▸ **Requirement**
Starting at the line below holding "An idea I found and" and stopping at the line holding "THE REPORTER", print every line exactly, both ends included, and leave the rest out.

(Dataset entries)
%%
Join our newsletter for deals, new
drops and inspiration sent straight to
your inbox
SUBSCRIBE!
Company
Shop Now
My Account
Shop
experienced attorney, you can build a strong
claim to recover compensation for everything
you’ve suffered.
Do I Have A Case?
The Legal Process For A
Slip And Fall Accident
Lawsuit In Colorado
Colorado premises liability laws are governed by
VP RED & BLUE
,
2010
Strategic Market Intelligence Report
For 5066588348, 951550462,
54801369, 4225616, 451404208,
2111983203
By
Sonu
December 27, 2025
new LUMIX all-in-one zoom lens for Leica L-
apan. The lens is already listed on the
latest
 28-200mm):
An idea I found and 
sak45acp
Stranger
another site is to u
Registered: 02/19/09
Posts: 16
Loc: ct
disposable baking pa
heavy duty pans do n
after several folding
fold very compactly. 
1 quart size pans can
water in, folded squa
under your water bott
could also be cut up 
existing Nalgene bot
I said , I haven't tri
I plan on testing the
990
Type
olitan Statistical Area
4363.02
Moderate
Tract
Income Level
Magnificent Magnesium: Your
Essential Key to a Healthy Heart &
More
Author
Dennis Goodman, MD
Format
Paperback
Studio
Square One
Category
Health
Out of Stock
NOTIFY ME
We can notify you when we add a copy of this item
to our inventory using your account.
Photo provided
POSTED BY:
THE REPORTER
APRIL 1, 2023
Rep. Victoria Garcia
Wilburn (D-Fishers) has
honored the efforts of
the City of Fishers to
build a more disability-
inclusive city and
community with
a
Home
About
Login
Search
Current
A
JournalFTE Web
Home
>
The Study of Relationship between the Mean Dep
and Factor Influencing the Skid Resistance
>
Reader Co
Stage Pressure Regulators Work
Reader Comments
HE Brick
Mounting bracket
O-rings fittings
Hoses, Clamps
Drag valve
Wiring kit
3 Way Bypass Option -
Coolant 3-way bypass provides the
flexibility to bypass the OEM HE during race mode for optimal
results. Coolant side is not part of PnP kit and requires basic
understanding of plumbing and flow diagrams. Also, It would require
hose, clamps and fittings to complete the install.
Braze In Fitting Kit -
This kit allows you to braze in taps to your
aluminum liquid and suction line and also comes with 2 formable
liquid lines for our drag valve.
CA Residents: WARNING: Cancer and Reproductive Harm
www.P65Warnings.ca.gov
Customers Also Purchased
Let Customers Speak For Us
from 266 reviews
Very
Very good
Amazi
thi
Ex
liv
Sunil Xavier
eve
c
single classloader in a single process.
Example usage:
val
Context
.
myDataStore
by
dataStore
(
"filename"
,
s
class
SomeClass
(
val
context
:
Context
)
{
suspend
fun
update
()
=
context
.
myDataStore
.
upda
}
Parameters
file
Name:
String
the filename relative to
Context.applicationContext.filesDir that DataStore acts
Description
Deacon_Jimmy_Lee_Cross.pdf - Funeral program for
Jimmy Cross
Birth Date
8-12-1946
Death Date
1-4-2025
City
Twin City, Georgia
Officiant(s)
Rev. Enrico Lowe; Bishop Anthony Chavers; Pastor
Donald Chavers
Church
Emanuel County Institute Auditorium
%%
▸ **Result for this task**
An idea I found and 
sak45acp
Stranger
another site is to u
Registered: 02/19/09
Posts: 16
Loc: ct
disposable baking pa
heavy duty pans do n
after several folding
fold very compactly. 
1 quart size pans can
water in, folded squa
under your water bott
could also be cut up 
existing Nalgene bot
I said , I haven't tri
I plan on testing the
990
Type
olitan Statistical Area
4363.02
Moderate
Tract
Income Level
Magnificent Magnesium: Your
Essential Key to a Healthy Heart &
More
Author
Dennis Goodman, MD
Format
Paperback
Studio
Square One
Category
Health
Out of Stock
NOTIFY ME
We can notify you when we add a copy of this item
to our inventory using your account.
Photo provided
POSTED BY:
THE REPORTER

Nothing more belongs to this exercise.